> [EXTRACT TO READ]
-*-
As the hours passed, Chen would ask about famous dissidents from recent history, including former South African president Nelson Mandela. Chen seemed particularly curious about the experiences of Aung San Suu Kyi, a Burmese pro-democracy activist who spent years under house arrest, Campbell said.
“He asked me many questions about her,” he recalled. “He asked me, ‘Does she ever feel low? Did she ever question her choices?’ ”
Worried about family
By Tuesday, all sides appeared to have settled on an unusual deal that would allow Chen to relocate to a city near Beijing, where he could attend law school under Chinese guarantees of protection. Jerome A. Cohen, an American lawyer long acquainted with Chen, said that when the two spoke by phone, the activist was nervous but eager to move forward.
Chen “was open to this idea of going out and studying law and trying to make a career again outside Shandong province,” said Cohen, a law professor at New York University and an expert on Chinese law. But he acknowledged that such a move would be “very, very dangerous,” given the chances of being detained again.
“We went back and forth,” Cohen said. “He was worried about his family.”
By Wednesday, U.S. officials began to put the plan into place. Campbell, in a statement, said Chen freely decided to leave the embassy after being assured that his wife and children were safe and waiting at a Beijing hospital.
“After twice being asked by [U.S. Ambassador to China Gary] Locke if he was ready to go, he said, ‘Zou’ — let’s go,” Campbell said. “We were all there as witnesses to his decision, and he hugged and thanked us all.
Locke phoned The Washington Post’s Beijing bureau at 3:20 p.m. local time to say he was in a van with Chen, stuck in traffic but en route to the hospital. The ambassador then handed the phone to Chen, who introduced himself: “This is Chen Guangcheng.” But the call ended soon after.
Embassy officials said they scrambled to see if one of their cellphones could be used to allow Chen to speak to his attorney and Clinton. His words to the chief U.S. diplomat — “I want to kiss you” — were “quite touching at the time and quite emotional,” the senior State Department official said.
U.S. diplomats did not accompany Chen after he arrived at the hospital, where the first signs of trouble surfaced. Around 8:30 p.m., Zeng Jihyan, the wife of Chinese activist Hu Jia, began tweeting that Chen was surrounded by plainclothes officials and fearful that the deal was unraveling. Videotape purportedly made at the Beijing hospital showed Chen in a wheelchair being followed by men recording his movements.
-*-
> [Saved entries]
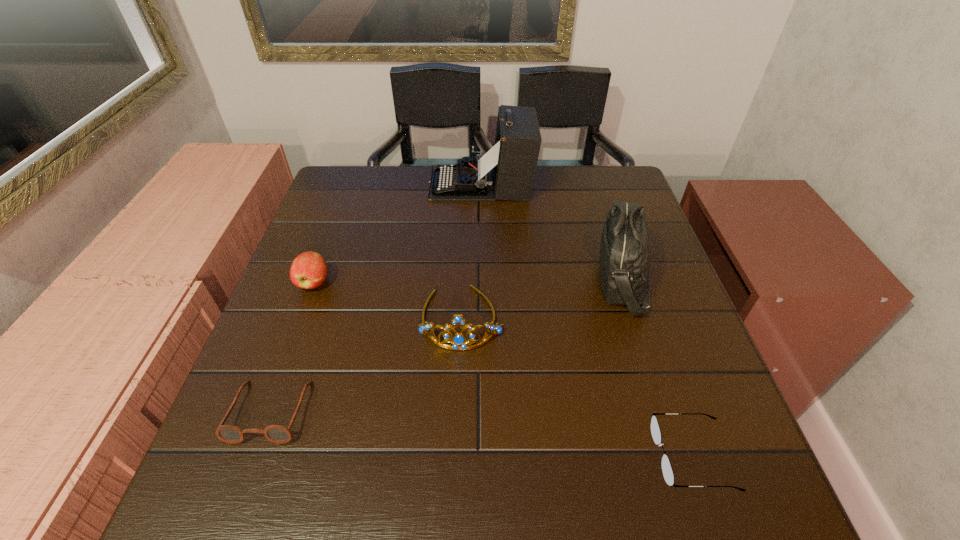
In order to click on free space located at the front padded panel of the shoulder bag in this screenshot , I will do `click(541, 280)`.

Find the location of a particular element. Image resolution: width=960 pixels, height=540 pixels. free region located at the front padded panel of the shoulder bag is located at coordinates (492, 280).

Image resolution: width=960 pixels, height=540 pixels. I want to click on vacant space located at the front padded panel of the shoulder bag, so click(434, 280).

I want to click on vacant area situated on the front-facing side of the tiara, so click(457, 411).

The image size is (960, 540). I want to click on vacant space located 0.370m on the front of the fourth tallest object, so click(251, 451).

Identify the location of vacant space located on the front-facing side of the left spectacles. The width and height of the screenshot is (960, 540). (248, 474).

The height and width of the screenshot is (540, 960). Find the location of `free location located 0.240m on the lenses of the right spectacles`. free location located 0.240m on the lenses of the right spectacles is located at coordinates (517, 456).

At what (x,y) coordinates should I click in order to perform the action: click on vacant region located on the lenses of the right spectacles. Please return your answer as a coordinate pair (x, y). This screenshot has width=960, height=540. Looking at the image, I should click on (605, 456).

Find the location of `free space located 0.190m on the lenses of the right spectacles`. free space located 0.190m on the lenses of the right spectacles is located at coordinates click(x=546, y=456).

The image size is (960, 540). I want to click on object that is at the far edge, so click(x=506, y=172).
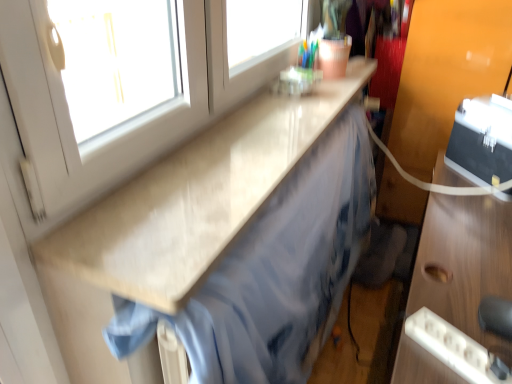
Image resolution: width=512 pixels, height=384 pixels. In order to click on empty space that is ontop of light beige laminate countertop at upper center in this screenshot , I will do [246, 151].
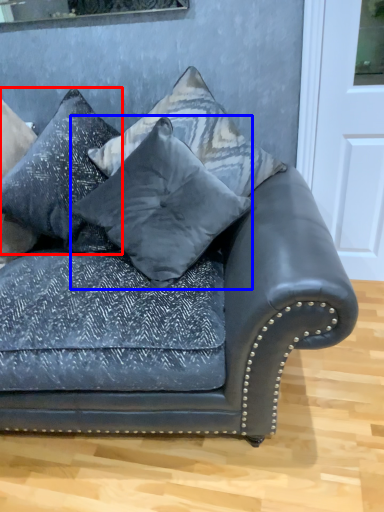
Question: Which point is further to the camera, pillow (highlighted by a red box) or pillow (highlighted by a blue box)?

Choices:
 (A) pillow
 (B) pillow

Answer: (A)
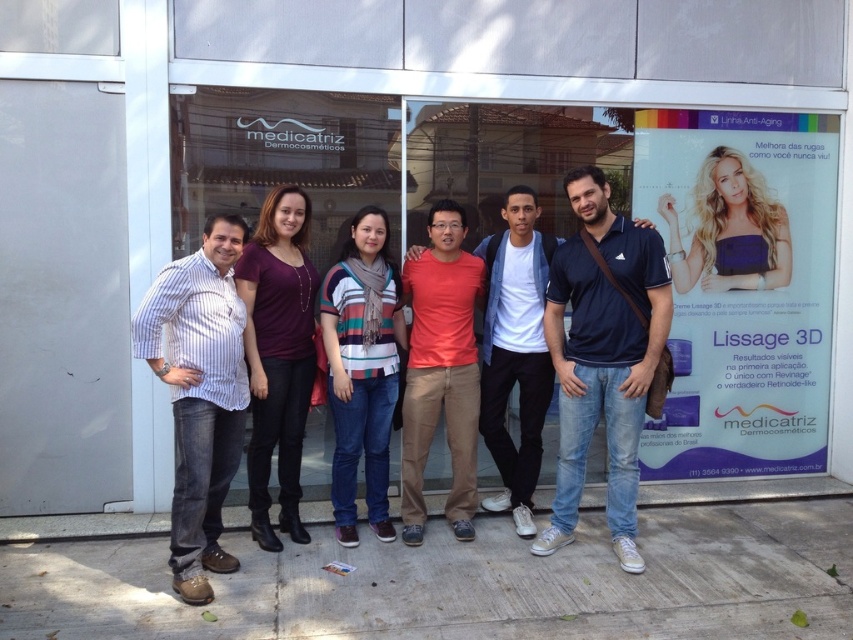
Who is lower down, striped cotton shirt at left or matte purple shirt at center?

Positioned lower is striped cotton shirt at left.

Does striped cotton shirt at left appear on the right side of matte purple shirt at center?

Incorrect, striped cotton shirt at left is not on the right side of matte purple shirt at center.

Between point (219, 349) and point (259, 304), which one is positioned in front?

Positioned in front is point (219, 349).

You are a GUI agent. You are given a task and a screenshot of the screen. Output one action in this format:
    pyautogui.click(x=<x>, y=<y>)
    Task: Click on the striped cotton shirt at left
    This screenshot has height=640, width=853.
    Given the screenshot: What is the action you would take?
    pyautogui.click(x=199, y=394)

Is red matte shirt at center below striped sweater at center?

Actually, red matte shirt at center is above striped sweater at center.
-*-
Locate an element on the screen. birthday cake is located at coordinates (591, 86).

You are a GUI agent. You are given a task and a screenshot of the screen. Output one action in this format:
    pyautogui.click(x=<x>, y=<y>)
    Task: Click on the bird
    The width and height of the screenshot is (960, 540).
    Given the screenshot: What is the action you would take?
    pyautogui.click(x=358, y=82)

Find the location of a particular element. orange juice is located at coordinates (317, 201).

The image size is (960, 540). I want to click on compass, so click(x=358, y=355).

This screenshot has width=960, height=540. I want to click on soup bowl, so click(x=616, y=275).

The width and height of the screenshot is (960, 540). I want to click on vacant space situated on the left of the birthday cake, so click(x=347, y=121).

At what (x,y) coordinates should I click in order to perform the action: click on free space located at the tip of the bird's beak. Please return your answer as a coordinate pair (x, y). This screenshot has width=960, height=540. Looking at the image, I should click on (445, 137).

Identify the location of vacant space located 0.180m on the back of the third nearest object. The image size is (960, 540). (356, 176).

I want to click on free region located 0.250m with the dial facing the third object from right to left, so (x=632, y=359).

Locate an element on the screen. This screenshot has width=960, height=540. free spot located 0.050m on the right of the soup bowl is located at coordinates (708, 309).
-*-
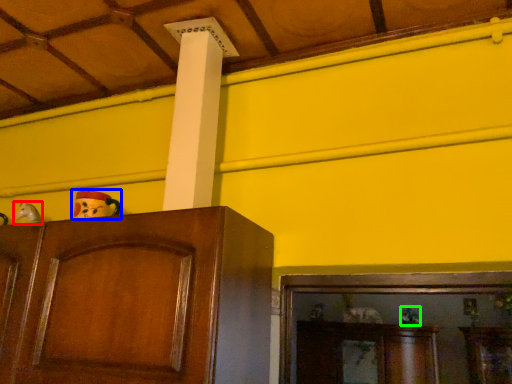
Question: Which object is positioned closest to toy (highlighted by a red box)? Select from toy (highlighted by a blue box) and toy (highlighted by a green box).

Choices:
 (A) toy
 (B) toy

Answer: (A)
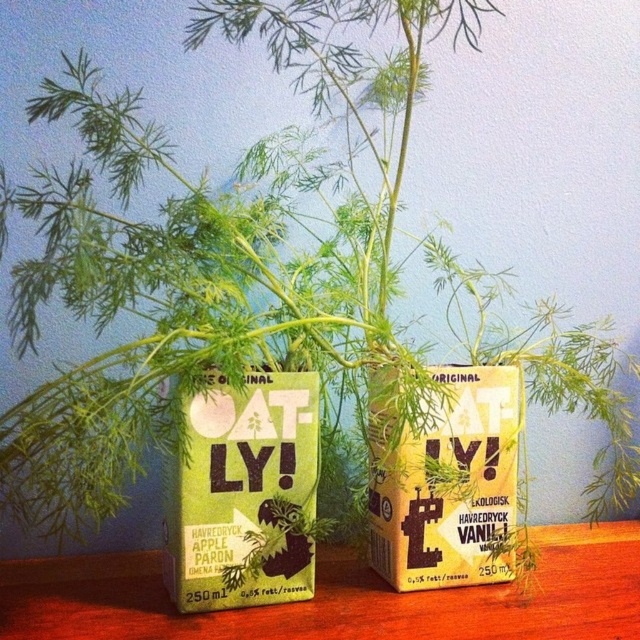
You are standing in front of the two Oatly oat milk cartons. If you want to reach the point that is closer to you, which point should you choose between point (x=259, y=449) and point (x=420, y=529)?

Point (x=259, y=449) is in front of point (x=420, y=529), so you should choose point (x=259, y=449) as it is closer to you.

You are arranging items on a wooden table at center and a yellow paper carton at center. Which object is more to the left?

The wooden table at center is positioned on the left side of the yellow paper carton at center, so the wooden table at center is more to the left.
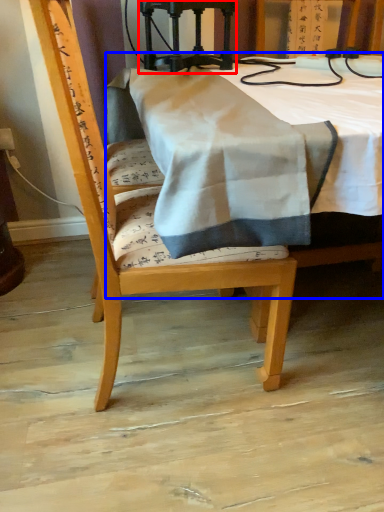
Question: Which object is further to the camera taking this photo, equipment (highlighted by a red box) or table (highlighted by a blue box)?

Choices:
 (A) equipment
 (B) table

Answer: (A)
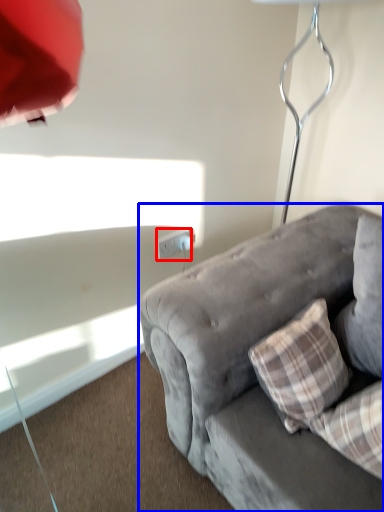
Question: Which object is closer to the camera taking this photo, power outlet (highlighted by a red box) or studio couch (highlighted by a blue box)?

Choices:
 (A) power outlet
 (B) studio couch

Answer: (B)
-*-
> [EXERCISE AIM] Write the next part of the news report on Chen Guangcheng's exit from the U.S. embassy, picking up after its final sentence.

> [OUTPUT OF THE TASK]
“At dusk when I left the hospital his entire family was waiting in the outpatient ward # 9,” Zheng tweeted. “The kids couldn’t go out and the son was crying really hard.”
Bob Fu, director of ChinaAid, a Christian activist group based in Texas, said he had received reports that Chen had been directly threatened in the hospital as soon as he was alone and that his whereabouts were not clear. Fu said Chen was warned that unless he accepted the proposed deal, he would “never see his wife and two children again.”
Hours after announcing the deal for Chen’s freedom, U.S. officials found themselves defending their actions.
“At no time did any U.S. official speak to Chen about physical or legal threats to his wife and children,” said Victoria Nuland, a State Department spokeswoman, traveling with Clinton in Beijing. “Nor did Chinese officials make any such threats to us.”
Other Chinese activists and Chen’s attorney now contend that Chen began having second thoughts at the hospital and wants to seek asylum in the United States. But the accounts could not be independently verified.
Chen could not be reached again.
“The situation seems to be evolving in a confused way,” said Cohen, the law professor, faulting U.S. officials. “The first mistake was they couldn’t leave or didn’t leave anybody in the hospital with him. Maybe he gets a report from his wife about threats, and his fears overcome him. This gets us off to a bad start on what was a daring deal.”